Therefore, A HA! PETSCII has simply rearranged the blocks of ASCII, right? And thus to convert, we just shuffle the blocks around. PETSCII Block 3 becomes ASCII Block 4. PETSCII Block 7 becomes ASCII Block 3. Easy, right? Well, not so fast.

Remember that some of those ASCII characters were meant for combining on paper to form accents and other text ornaments. For example, underscore, although we use it for weird things on computers today, it's original purpose was to draw an underline. How did that work? You send a 5-letter word, then you send 5 backspace characters, then you send 5 underscore characters. Bingo, the word remains on the page, the backspaces reposition the print head, the underscores overlay an underline beneath the word. But on a Commodore computer's screen you cannot combine characters in that way, so what is the point in keeping the underscore around?

ASCII Table, from asciitable.com.

At the same spot in ASCII where the underscore appears ($5F), in PETSCII it's a left-pointing arrow. What exactly is a left pointing arrow supposed to mean and how did they intend it to be used? I have no idea. It's been interpreted in various ways through the years, to mean back or escape, etc., but one thing is for certain, it isn't used to draw an underline. Similarly, the caret ($5E), which was meant to appear above a letter, in PETSCII it's up-pointing arrow with a stem. In BASIC this is used to represent a mathematical power, like 3^3 = 9, but it renders as 3↑3 = 9. There is nonetheless an obvious correspondence, between the caret glyph and the up-arrow glyph, but why not include the stem since it can't be combined with other characters on the screen?

Other examples become a bit more arbitrary. For example, Block 2 (numbers and symbols) in both ASCII and PETSCII already has a slash, the forward slash ($2F), does PETSCII really need another slash, a backslash? As Commodore wanted to sell a lot of computers in Britain, it made more sense to include a British pound symbol. On the other hand, the @-symbol ($40), which had been around for centuries and is found even on antique typewriters, is retained in PETSCII with precisely the same code. Square brackets are a little more modern, most old typewriters didn't have them. Brackets (i.e., [ ] ) are more common than braces (i.e., { } ), they're visually simpler and have uses in editorial writing, such as to insert an editor's note. Therefore, while PETSCII has no braces, it does have brackets. The left and right brackets are codes $5B and $5D in both ASCII and PETSCII.

To sum up the above, the @-sign is the first character of block 3, immediately after the question mark, and the group of 5 symbols:

[ \ ] ^ _ in ASCII, or [ £ ] ↑ ← in PETSCII

come together at the end of the same block as the @-sign, Block 3. That seems quite copacetic.

There is just one problem. These 6 symbols are found flanking the uppercase letters in ASCII, but they're surrounding the lowercase letters in PETSCII! Thus, the naive solution of just rearranging the blocks is no solution at all.

Reversable conversion

In many cases it is sufficient to have a conversion that is "good enough," and in some cases a conversion that's "on-the-fly." For example, if you have an ASCII text file, and it's got mostly just the common characters, you want it to be in PETSCII so that you can at least read it and make sense of it on your Commodore 64. A rough or approximate conversion is probably good enough.

■ **Information provided**
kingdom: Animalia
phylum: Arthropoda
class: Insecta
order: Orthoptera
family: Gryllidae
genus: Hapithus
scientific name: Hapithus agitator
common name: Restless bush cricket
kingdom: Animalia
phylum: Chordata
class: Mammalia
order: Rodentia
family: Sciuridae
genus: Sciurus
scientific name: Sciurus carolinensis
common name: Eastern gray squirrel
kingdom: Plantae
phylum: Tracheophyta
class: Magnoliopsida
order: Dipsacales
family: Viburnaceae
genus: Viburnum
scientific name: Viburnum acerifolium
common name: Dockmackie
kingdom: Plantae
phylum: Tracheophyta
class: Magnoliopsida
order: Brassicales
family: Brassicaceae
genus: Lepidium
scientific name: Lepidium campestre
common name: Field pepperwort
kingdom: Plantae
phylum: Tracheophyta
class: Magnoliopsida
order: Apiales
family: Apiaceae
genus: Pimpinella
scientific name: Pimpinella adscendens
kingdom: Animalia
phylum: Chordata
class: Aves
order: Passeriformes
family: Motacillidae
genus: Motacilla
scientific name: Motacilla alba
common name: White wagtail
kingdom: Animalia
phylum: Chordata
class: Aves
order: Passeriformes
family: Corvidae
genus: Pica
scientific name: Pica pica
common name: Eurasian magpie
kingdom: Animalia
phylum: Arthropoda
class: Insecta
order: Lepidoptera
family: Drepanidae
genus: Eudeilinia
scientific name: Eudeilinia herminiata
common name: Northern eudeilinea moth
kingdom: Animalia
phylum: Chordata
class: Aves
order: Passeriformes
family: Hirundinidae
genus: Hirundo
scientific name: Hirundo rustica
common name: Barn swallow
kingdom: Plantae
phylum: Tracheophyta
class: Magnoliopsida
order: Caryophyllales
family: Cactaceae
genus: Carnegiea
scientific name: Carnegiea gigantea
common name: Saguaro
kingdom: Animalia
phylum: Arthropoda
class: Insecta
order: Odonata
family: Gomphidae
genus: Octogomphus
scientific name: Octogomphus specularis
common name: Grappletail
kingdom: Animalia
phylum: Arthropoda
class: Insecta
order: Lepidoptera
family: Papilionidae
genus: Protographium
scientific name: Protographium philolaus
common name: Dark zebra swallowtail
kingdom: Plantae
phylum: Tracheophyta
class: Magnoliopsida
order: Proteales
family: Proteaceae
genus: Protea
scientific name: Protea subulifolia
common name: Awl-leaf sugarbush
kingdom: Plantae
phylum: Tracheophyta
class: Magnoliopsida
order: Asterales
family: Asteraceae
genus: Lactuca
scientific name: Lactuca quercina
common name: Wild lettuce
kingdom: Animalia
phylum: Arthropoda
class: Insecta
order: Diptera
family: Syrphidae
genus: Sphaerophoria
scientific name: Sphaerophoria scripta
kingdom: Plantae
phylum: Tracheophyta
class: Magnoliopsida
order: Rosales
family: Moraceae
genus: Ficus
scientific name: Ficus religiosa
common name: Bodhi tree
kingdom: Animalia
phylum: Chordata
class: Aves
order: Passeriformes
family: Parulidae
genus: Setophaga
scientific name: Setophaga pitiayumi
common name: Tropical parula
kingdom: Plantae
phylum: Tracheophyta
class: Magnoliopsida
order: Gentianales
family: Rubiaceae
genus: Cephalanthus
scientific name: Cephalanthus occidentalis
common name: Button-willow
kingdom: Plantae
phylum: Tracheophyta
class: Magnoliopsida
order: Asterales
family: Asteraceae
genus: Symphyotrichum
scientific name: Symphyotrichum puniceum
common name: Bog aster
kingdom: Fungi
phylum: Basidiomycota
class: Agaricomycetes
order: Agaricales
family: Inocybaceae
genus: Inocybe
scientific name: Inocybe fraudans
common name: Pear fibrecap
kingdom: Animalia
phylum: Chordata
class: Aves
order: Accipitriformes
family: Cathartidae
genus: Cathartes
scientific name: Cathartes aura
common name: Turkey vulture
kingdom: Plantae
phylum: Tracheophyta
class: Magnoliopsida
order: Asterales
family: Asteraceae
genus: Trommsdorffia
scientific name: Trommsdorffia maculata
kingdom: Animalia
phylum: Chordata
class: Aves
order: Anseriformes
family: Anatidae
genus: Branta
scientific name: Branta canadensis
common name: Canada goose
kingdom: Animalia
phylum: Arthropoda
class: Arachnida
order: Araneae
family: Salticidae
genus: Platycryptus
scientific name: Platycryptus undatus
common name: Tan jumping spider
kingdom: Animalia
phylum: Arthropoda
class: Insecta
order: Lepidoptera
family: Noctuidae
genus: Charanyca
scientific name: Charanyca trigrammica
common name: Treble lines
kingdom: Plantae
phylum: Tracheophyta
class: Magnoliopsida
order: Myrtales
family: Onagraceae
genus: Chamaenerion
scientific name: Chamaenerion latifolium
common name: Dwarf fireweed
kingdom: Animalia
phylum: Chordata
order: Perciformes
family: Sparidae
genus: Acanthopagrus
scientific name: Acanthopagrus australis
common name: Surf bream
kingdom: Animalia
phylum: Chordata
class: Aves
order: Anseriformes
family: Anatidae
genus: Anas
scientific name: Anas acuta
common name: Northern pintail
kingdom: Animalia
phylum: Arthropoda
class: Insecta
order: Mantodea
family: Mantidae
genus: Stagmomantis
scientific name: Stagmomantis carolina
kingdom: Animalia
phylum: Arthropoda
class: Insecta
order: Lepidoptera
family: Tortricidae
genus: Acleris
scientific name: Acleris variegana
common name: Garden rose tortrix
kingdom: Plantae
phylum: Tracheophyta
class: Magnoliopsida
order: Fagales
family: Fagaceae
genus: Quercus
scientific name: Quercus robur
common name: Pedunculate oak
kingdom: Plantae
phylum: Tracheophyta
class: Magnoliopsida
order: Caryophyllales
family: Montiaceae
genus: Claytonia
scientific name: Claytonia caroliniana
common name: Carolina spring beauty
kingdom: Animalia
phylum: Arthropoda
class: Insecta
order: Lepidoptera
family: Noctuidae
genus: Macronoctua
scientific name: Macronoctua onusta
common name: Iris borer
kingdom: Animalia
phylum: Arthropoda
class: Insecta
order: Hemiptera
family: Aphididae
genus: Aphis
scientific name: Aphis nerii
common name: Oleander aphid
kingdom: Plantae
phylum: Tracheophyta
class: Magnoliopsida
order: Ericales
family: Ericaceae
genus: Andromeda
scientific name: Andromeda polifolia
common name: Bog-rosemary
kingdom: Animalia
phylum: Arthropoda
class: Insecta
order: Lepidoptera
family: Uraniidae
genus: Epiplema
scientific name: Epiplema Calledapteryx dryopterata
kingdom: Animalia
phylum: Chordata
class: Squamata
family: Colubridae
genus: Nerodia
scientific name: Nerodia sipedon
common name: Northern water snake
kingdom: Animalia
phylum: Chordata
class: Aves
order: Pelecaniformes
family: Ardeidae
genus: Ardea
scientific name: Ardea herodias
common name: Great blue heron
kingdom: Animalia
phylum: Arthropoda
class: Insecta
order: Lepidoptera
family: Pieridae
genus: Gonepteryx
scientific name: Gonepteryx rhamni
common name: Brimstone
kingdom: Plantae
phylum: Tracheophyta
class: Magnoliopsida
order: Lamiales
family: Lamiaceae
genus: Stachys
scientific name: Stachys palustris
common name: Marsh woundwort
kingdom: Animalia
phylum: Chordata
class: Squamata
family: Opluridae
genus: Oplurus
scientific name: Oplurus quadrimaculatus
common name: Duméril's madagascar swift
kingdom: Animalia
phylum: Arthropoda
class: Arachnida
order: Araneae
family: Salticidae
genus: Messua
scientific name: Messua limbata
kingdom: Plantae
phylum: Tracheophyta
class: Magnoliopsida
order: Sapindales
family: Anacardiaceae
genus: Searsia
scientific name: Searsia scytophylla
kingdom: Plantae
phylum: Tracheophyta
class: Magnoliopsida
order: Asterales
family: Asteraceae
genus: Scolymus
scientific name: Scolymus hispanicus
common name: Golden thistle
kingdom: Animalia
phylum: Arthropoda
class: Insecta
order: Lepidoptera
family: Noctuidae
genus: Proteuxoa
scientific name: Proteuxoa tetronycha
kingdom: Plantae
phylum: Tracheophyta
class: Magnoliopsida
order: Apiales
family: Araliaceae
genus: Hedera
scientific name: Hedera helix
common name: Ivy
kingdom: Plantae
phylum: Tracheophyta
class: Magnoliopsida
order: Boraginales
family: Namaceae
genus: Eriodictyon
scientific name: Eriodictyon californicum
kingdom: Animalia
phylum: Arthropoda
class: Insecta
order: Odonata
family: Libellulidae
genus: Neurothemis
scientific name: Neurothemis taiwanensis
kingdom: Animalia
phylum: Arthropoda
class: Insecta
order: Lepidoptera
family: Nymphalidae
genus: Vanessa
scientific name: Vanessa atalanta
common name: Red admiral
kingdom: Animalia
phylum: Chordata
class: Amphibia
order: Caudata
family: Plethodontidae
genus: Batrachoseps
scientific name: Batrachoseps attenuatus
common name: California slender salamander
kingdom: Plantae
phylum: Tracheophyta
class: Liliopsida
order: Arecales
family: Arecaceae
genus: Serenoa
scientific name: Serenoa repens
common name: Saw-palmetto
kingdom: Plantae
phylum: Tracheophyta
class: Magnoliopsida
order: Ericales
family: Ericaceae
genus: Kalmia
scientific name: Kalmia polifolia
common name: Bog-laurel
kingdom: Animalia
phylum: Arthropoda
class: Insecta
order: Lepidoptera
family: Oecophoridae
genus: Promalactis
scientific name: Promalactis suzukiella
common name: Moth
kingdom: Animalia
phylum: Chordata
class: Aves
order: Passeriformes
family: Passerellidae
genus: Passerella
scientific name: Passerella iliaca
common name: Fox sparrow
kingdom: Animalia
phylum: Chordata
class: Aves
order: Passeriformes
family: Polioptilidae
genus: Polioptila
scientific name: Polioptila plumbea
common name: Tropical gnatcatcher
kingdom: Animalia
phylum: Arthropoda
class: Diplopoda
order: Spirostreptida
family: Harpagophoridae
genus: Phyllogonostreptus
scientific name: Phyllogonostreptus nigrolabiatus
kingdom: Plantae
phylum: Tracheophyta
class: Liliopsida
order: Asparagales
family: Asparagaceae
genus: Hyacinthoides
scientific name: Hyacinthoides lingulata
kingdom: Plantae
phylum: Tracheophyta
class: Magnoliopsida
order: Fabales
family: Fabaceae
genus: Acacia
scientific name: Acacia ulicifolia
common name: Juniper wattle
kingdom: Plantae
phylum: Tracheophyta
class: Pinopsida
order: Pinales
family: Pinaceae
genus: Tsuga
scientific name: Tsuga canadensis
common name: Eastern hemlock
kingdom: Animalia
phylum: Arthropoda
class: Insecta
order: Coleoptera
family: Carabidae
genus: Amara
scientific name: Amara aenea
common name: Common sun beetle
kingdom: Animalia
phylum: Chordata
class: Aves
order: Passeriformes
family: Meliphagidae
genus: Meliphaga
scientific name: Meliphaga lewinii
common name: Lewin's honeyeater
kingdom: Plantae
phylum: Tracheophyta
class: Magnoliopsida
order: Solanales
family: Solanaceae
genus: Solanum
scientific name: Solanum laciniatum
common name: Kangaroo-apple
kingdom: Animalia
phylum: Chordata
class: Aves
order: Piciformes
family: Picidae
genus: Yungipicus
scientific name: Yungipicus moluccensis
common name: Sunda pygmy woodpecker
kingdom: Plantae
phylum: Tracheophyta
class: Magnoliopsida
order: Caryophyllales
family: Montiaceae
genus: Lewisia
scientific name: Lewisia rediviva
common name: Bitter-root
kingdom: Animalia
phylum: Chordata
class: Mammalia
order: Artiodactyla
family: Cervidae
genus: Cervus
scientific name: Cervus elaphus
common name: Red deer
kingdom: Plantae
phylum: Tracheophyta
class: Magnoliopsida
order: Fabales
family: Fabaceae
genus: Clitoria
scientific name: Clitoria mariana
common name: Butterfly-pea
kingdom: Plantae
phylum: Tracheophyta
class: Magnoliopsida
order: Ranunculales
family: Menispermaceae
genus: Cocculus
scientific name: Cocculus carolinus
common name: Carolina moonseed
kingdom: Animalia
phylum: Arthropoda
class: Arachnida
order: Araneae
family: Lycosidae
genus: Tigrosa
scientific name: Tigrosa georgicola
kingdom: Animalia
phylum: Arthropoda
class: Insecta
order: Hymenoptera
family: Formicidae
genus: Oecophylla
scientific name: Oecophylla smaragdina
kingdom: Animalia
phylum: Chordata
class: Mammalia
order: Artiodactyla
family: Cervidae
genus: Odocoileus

■ **Written instruction**
Repeat the PETSCII passage word for word, beginning at "Remember that some" and stopping after "the underscore around?". The rows have nothing to do with this.

■ **Task solution**
Remember that some of those ASCII characters were meant for combining on paper to form accents and other text ornaments. For example, underscore, although we use it for weird things on computers today, it's original purpose was to draw an underline. How did that work? You send a 5-letter word, then you send 5 backspace characters, then you send 5 underscore characters. Bingo, the word remains on the page, the backspaces reposition the print head, the underscores overlay an underline beneath the word. But on a Commodore computer's screen you cannot combine characters in that way, so what is the point in keeping the underscore around?